Oxford Economics projects world GDP growth at 1.4% in 2026 under prolonged conflict, down from a 2.6% pre-war baseline. The forecast assumes continued Hormuz disruption.Source: Oxford Economics
Did Oxford Economics say AI is really causing mass layoffs in 2026?
In January 2026 Oxford Economics concluded AI's role in layoffs is 'overstated', finding fewer than 5% of firms report direct AI-driven workforce reductions. This contrasts with Challenger data showing AI led all stated layoff reasons in March 2026.Source: Oxford Economics
How does Oxford Economics differ from Goldman Sachs on AI job losses?
Goldman Sachs estimated AI substitutes 25,000 US jobs per month (April 2026). Oxford Economics' January 2026 research found fewer than 5% of firms report direct AI-driven cuts, emphasising the gap between companies' stated reasons and structural economic evidence.Source: Oxford Economics / Goldman Sachs

Background

Founded in 1981 as a commercial offshoot of Oxford University's business faculty, Oxford Economics employs roughly 400 economists across 30 offices and produces quantitative macro forecasts for 200+ countries. Its models integrate energy, labour, and geopolitical inputs into a single framework, giving it cross-topic reach across the two biggest running stories in Lowdown Today: the Gulf oil shock and the AI labour disruption.

Oxford Economics set the recession threshold that became the benchmark for the Iran conflict's economic debate: Brent Crude at $140 per barrel triggers a mild global recession at -0.7% GDP. With Brent peaking at $126 on 22 March, the market sat just $14 away. Its concurrent recession warning with Deutsche Bank on 16 March helped trigger a 600-point Dow drop. The firm's projection of world GDP growth at 1.4% in 2026 under prolonged conflict (down from a 2.6% baseline) became the base-case estimate for sustained Hormuz disruption. By 8 May, Brent had retreated to $101.27 on the MOU report, still 50% above pre-war levels, with analysts citing a structural insurance premium baked in regardless of Ceasefire outcome.

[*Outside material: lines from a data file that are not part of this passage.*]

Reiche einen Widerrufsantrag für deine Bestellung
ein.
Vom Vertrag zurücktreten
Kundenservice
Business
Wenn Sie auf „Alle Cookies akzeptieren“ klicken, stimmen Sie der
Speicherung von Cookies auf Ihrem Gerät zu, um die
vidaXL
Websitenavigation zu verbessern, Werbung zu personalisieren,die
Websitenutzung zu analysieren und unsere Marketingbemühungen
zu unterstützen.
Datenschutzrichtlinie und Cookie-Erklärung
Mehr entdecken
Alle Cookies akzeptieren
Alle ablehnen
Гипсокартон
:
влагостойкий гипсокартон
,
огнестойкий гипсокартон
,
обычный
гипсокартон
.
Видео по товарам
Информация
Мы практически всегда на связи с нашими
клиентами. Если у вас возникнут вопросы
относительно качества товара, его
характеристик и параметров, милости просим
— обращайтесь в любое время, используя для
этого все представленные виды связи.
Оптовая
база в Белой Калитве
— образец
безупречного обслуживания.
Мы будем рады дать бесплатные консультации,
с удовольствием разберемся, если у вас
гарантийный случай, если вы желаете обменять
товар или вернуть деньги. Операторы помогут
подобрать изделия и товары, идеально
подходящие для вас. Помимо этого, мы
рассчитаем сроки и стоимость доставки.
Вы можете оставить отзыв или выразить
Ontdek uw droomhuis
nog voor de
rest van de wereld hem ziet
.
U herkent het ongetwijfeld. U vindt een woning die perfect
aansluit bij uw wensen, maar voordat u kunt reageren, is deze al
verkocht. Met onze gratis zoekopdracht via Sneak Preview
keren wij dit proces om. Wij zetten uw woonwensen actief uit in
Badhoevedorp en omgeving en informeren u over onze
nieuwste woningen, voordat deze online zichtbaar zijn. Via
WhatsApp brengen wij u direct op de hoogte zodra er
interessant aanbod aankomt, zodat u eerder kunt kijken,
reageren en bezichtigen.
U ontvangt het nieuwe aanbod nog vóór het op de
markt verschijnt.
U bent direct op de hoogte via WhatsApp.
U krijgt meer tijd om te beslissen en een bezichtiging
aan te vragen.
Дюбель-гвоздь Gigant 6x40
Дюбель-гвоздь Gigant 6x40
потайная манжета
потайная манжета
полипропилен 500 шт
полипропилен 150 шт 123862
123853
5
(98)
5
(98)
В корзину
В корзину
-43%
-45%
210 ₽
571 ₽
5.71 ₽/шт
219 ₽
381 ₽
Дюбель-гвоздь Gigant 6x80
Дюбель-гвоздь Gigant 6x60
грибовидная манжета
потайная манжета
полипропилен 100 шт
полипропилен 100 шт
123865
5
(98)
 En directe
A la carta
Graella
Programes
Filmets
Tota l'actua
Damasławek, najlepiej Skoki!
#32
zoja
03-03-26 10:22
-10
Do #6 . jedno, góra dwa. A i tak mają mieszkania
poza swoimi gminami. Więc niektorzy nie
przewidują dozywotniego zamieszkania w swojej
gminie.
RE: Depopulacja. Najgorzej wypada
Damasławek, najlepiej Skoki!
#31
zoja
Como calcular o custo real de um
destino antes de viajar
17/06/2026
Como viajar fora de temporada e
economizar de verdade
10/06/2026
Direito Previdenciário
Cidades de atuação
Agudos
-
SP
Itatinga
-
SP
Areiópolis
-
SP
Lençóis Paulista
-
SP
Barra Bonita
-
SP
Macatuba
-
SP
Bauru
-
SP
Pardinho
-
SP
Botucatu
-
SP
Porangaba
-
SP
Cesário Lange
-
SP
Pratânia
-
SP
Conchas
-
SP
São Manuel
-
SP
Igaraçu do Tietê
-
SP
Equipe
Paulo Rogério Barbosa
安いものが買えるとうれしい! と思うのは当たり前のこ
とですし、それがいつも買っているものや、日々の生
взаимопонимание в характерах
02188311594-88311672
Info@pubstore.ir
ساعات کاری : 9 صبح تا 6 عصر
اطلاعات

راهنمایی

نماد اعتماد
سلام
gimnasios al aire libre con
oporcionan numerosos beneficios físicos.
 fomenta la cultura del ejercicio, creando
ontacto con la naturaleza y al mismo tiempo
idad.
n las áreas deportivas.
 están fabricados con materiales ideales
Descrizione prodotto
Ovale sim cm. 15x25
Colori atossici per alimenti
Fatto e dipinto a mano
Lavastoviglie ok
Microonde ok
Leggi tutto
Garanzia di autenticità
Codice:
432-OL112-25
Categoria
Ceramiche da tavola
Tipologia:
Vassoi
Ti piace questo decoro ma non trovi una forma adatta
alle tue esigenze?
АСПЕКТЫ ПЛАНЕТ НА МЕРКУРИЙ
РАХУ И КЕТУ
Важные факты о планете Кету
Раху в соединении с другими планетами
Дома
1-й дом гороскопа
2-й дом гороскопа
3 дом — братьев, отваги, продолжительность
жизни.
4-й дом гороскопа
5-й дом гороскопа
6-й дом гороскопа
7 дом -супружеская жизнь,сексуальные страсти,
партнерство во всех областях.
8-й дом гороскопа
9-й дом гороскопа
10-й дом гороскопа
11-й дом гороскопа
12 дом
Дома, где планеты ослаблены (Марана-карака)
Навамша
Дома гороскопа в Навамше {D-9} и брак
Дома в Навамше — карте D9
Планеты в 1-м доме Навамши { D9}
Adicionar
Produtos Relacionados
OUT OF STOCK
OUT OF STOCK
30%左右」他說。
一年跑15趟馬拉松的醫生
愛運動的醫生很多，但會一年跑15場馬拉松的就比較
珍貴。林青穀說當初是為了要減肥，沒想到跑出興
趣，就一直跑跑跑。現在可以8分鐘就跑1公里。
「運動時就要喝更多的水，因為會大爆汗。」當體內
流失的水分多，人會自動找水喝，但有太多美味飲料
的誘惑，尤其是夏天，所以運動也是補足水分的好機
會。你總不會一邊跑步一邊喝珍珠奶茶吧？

Oxford Economics concluded in January 2026 that AI's role in layoffs is "overstated", finding fewer than 5% of firms report direct AI-driven workforce reductions. This positioned it as a counterweight to Yale Budget Lab's "AI washing" finding that companies attribute restructuring to AI when the driver is conventional cost-cutting. The finding holds against the broader data: by April 2026, Goldman Sachs calculated AI substitutes 25,000 US jobs per month, while Challenger, Gray & Christmas recorded March 2026 as the first month AI led all stated layoff reasons. Oxford Economics' methodological caution — distinguishing stated from structural causes — provides the analytical framework for understanding why the headline numbers and the structural reality diverge.